Using the New Food Pyramid

The site was created to get you started using the new food pyramid. You would simply enter your child's age (or your own age), gender, and physical activity level, to create a customized 'Pyramid Plan' with an estimated daily calorie requirement and recommended amounts to eat from each food group.

From this page, you could also learn more about each food group, get a printer friendly version of your food pyramid, and even print a worksheet to help you keep track of how many foods your kids eat from each food group.

The emphasis on physical activity is a new and welcomed part of the new food pyramid, which states that people should 'be physically active for 30 minutes most days of the week' and that 'children and teenagers should be physically active for 60 minutes every day, or most days.'

MyPlate Pushes Out the Food Pyramid

Although the food pyramid has always seemed simple, many people misunderstood the original ranges in servings for each food group or didn't even know what a serving was supposed to be, which led to a lot of oversized portions and overeating.
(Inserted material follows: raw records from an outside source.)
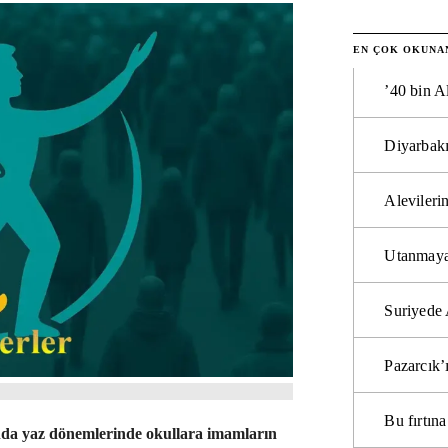
EN ÇOK OKUNA
’40 bin A
Diyarbakı
Alevilerin
Utanmaya
Suriyede 
Pazarcık’
Bu fırtı
da yaz dönemlerinde okullara imamların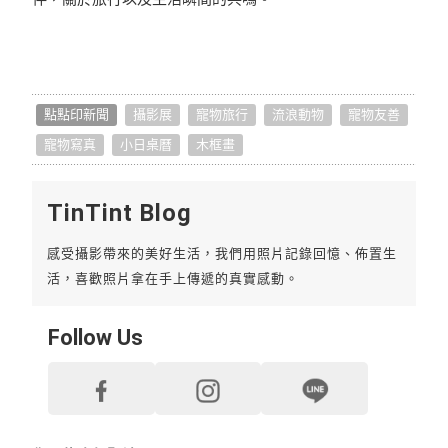
點點印新聞
攝影展
寵物旅行
流浪動物
寵物友善
寵物寫真
小日桌曆
木框畫
TinTint Blog
感受攝影帶來的美好生活，我們用照片記錄回憶、佈置生
活，喜歡照片拿在手上傳遞的真實感動。
Follow Us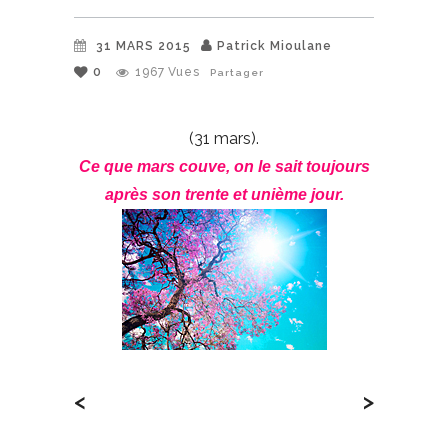
31 MARS 2015
Patrick Mioulane
0
1967
Vues
Partager
(31 mars).
Ce que mars couve, on le sait toujours
après son trente et unième jour.
<
>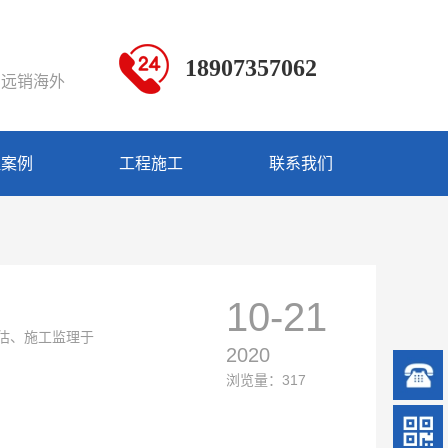
18907357062
 远销海外
程案例
工程施工
联系我们
10-21
估、施工监理于
2020
浏览量：317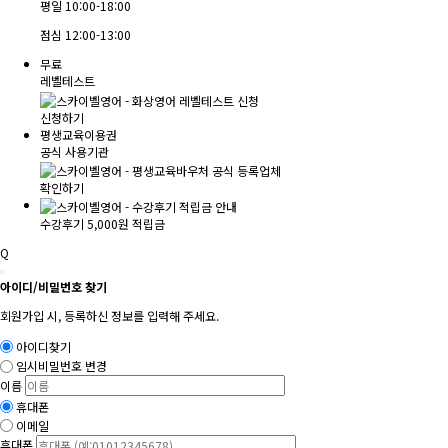
평일
10:00-18:00
점심
12:00-13:00
무료
레벨테스트
신청하기
평생교육이용권
공식 사용기관
확인하기
수강후기 5,000원 적립금
Q
아이디/비밀번호 찾기
회원가입 시, 등록하신 정보를 입력해 주세요.
아이디찾기
임시비밀번호 변경
이름
휴대폰
이메일
휴대폰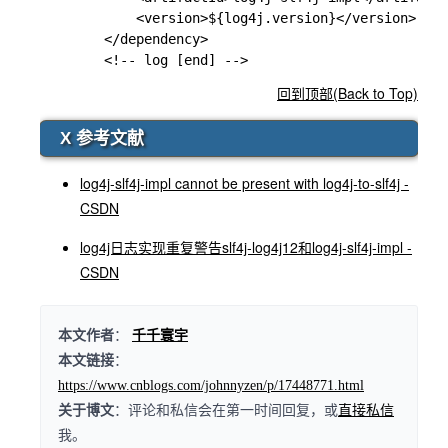
            <version>${log4j.version}</version>

        </dependency>

回到顶部(Back to Top)
X 参考文献
log4j-slf4j-impl cannot be present with log4j-to-slf4j -
CSDN
log4j日志实现重复警告slf4j-log4j12和log4j-slf4j-impl -
CSDN
本文作者
：
千千寰宇
本文链接
：
https://www.cnblogs.com/johnnyzen/p/17448771.html
关于博文
：评论和私信会在第一时间回复，或
直接私信
我。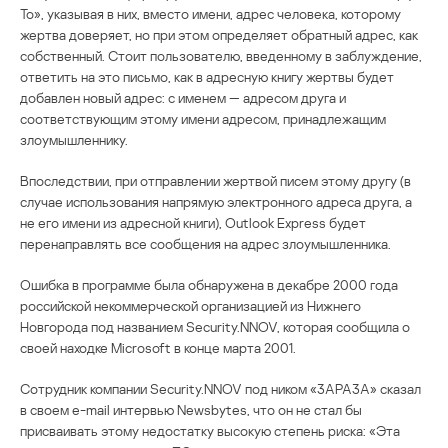
To», указывая в них, вместо имени, адрес человека, которому
жертва доверяет, но при этом определяет обратный адрес, как
собственный. Стоит пользователю, введенному в заблуждение,
ответить на это письмо, как в адресную книгу жертвы будет
добавлен новый адрес: с именем — адресом друга и
соответствующим этому имени адресом, принадлежащим
злоумышленнику.
Впоследствии, при отправлении жертвой писем этому другу (в
случае использования напрямую электронного адреса друга, а
не его имени из адресной книги), Outlook Express будет
перенаправлять все сообщения на адрес злоумышленника.
Ошибка в программе была обнаружена в декабре 2000 года
российской некоммерческой организацией из Нижнего
Новгорода под названием Security.NNOV, которая сообщила о
своей находке Microsoft в конце марта 2001.
Сотрудник компании Security.NNOV под ником «3APA3A» сказал
в своем e-mail интервью Newsbytes, что он не стал бы
присваивать этому недостатку высокую степень риска: «Эта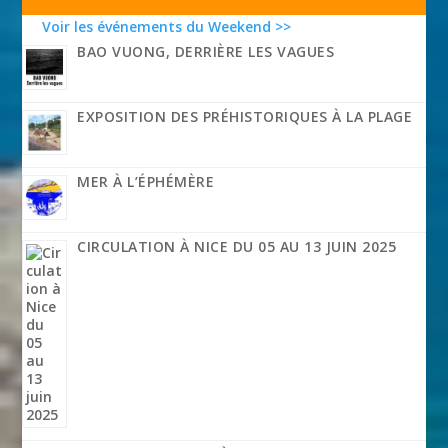
Voir les événements du Weekend >>
BAO VUONG, DERRIÈRE LES VAGUES
EXPOSITION DES PRÉHISTORIQUES À LA PLAGE
MER À L’ÉPHÉMÈRE
CIRCULATION À NICE DU 05 AU 13 JUIN 2025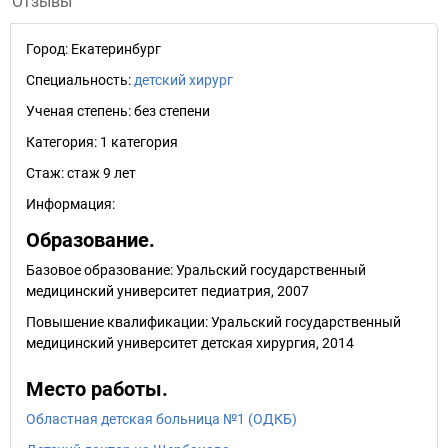
Отзывы
Город:
Екатеринбург
Специальность:
детский хирург
Ученая степень:
без степени
Категория:
1 категория
Стаж:
стаж 9 лет
Информация:
Образование.
Базовое образование: Уральский государственный
медицинский университет педиатрия, 2007
Повышение квалификации: Уральский государственный
медицинский университет детская хиpуpгия, 2014
Место работы.
Областная детская больница №1 (ОДКБ)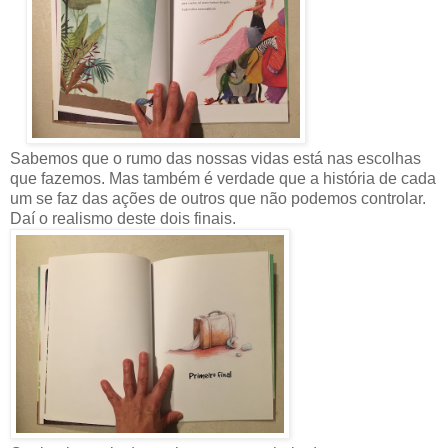
Sabemos que o rumo das nossas vidas está nas escolhas
que fazemos. Mas também é verdade que a história de cada
um se faz das ações de outros que não podemos controlar.
Daí o realismo deste dois finais.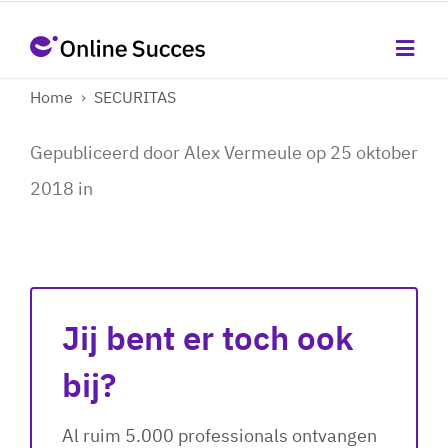
Home
›
SECURITAS
Gepubliceerd door
Alex Vermeule
op
25 oktober
2018
in
Jij bent er toch ook
bij?
Al ruim 5.000 professionals ontvangen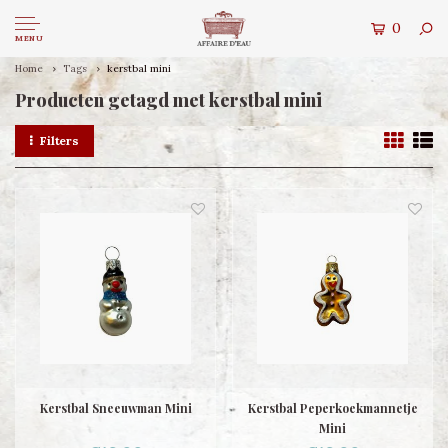
0
MENU
Home
Tags
kerstbal mini
Producten getagd met kerstbal mini
Filters
Kerstbal Sneeuwman Mini
Kerstbal Peperkoekmannetje
Mini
And unfortunately, the revised customized pyramid plans never really caught on.

Whatever its shortcomings, the food pyramid was retired in 2011.

In its place - MyPlate, a simple place setting to help everyone visualize eating a healthy meal with the five food groups (fruit, vegetable, grains, protein and dairy food groups).

History of USDA Food Guides

Many people will be surprised to know that the Food Pyramid wasn't the first USDA food guide that attempted to teach folks about healthy eating.

Before MyPlate and the Food Pyramids, we had:

  • The Basic Seven Guide to Good Eating (1940s)
  • The Basic Four Daily Food Guide (1956 to 1970s)
  • The Hassle-Free Food Guide (1979)
  • The Food Wheel (1984)

What's next? Do you think that the MyPlate guidelines will be around awhile?